● **SUPPLIED TEXT**
------------------------

Most of what would have been written to recap today's events was accidentally written this morning before they happened. The article I'm referring to asked the question: Is the market too far ahead of a predictable Fed?
The answer is/was 'yes.'
Long story short, the successive, relatively amazing jobs reports had more than a few market participants convinced that the Fed's rate-hike outlook would be accelerated. While a June hike still can't be ruled out, the Fed (via Yellen, the forecasts, and statement) we saw today was balanced and perhaps erring on the side of pessimistic about the inflation and growth outlook. It was a step away from the puzzling drive to raise rates despite the contraindications. But there again, I discussed that the puzzling drive was partly due to markets interpreting the broader Fed stance from the ravings of a few of the fringe members.

------------------------

Collected data entries
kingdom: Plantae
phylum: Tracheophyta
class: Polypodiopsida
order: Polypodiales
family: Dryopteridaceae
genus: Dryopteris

------------------------

● **PROBLEMS AND TASKS**
[1] Decide whether each statement below agrees with the market commentary, answering yes or no and quoting the words that settle it: (a) The article mentioned was written after the day's events took place. (b) The Fed seen today leaned toward pessimism about the inflation and growth outlook. (c) A June rate hike has been ruled out.
[2] Set down the market commentary word for word from "The answer is/was" to "the fringe members.".
The listing plays no part in this work.

● **ANSWERS TO THE EXERCISES**
[1]
(a) No: "accidentally written this morning before they happened."
(b) Yes: "balanced and perhaps erring on the side of pessimistic about the inflation and growth outlook."
(c) No: "While a June hike still can't be ruled out"

[2]
The answer is/was 'yes.'
Long story short, the successive, relatively amazing jobs reports had more than a few market participants convinced that the Fed's rate-hike outlook would be accelerated. While a June hike still can't be ruled out, the Fed (via Yellen, the forecasts, and statement) we saw today was balanced and perhaps erring on the side of pessimistic about the inflation and growth outlook. It was a step away from the puzzling drive to raise rates despite the contraindications. But there again, I discussed that the puzzling drive was partly due to markets interpreting the broader Fed stance from the ravings of a few of the fringe members.